In a talk laden with the lessons from the financial crisis of the last year, Laker found himself repeating some themes from the corresponding talk at the Abacus convention a year ago.

One of these was the need to be realistic on the lack of loyalty of any deposit-taking institution's largest and longest-standing deposit customers.

"Mutual ADIs cannot take their strong deposit franchise for granted because your competitors are also very alert to the benefits of a stable and diversified retail deposit base.  Competition for retail deposits is now more fierce than it has been for many years," Laker said.  

"This has obvious implications for the profitability of mutual ADIs [which] have no option but to compete on price and service. Depositors now are very rate-conscious."

Laker noted that APRA required credit unions and building societies - in the face of resistance from some - to increase their minimum liquidity holdings late last year as the financial crisis escalated. He said liquidity peaked at around 19 per cent at the height of the crisis, a level he described as "well above our expectations".

He said that in the "calmer conditions of 2009" APRA redirected its supervisory priorities in this risk area to ADI funding plans.

Laker politely noted that "the plans we have reviewed this year have improved in quality and have been more detailed than previously" but there was a sting in the tail.

He told the CUBS managers and directors to reflect on "the behaviour of traditional retail deposits compared to potentially more volatile deposit sources such as quasi-wholesale deposits or internet-style deposits" as well as "the termination, in due course, of the government guarantee of large deposits.
 
"Mutuals that have increased their reliance on large wholesale deposits will need to manage rollovers carefully.  

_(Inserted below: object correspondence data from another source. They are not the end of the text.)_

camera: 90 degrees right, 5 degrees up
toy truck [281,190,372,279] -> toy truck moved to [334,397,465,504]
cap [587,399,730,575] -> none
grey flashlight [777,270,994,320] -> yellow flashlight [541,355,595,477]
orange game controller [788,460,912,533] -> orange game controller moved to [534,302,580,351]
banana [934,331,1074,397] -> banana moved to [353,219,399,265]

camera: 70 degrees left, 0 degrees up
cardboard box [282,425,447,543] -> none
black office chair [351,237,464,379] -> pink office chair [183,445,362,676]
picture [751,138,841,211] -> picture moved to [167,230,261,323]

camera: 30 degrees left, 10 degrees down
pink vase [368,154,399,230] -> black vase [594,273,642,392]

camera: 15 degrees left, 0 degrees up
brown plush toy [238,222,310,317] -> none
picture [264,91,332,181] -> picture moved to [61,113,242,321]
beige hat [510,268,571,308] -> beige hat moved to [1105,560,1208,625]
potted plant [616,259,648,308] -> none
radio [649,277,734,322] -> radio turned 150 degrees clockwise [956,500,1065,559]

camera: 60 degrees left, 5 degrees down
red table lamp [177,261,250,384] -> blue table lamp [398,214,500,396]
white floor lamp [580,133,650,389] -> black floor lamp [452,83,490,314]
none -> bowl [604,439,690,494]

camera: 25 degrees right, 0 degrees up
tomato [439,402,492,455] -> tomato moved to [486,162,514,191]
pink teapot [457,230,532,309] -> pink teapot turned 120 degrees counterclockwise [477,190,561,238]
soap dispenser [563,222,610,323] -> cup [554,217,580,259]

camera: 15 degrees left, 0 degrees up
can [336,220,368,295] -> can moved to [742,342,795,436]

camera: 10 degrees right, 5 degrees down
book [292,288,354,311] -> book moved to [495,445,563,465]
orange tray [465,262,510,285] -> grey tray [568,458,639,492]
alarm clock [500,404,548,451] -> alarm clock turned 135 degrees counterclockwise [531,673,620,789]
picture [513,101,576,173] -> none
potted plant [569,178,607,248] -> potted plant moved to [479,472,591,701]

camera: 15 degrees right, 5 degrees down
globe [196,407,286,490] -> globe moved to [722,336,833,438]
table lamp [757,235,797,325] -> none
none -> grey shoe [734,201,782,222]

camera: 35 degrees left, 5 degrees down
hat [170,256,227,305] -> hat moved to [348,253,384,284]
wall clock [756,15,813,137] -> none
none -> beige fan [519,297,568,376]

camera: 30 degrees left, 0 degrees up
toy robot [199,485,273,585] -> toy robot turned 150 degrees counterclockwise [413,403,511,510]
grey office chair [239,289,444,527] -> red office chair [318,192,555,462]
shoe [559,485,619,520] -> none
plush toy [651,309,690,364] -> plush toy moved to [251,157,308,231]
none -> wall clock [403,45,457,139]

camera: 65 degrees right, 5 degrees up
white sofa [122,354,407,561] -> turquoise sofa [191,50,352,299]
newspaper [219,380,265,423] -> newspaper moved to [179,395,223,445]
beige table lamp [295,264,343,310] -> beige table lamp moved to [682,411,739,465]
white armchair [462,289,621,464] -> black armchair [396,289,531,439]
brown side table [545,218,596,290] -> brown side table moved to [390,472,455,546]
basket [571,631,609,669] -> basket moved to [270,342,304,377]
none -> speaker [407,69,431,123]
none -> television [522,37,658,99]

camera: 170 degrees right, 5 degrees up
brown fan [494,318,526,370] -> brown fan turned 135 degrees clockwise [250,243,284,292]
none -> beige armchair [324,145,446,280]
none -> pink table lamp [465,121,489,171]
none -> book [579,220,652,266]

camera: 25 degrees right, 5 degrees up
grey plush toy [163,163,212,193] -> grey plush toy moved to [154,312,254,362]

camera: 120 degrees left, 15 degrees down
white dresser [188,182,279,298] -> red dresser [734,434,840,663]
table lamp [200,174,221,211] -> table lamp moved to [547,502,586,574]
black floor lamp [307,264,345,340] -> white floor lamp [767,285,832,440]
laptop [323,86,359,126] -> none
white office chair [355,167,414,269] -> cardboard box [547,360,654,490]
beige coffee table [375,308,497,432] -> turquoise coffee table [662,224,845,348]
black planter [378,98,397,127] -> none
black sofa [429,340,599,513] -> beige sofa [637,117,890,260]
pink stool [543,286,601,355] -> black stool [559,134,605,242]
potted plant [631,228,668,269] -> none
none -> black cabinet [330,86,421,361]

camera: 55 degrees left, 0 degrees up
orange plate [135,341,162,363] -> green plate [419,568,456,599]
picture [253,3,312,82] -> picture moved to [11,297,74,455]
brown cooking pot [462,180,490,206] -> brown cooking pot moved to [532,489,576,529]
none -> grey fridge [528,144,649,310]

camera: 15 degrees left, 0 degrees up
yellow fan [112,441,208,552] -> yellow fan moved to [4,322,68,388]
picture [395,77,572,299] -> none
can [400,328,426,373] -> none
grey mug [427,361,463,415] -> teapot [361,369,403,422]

"We have been a little surprised that some mutuals are arguing that large deposits from organisations such as local councils and RSL Clubs should be considered to be routine retail deposits."

Councils and clubs and also superannuation funds are often the cornerstone of the deposit base of a well-connected, regionally-based ADI.

If anything, the managers of those deposits may not have been as flighty as they could have been over the last year.

There is not much evidence, for example, of money managers systematically carving up deposits into $1 million chunks and spraying them around the banking system in order to ensure that all deposits are guaranteed without having to pay the fee on deposits of more than $1 million.

Yet as the Australian government guarantee on deposits rolls off in 2011 (and assuming there is no extension, or phase out) ADIs may find a lot of deposit funds are much less stable than they considered in the past.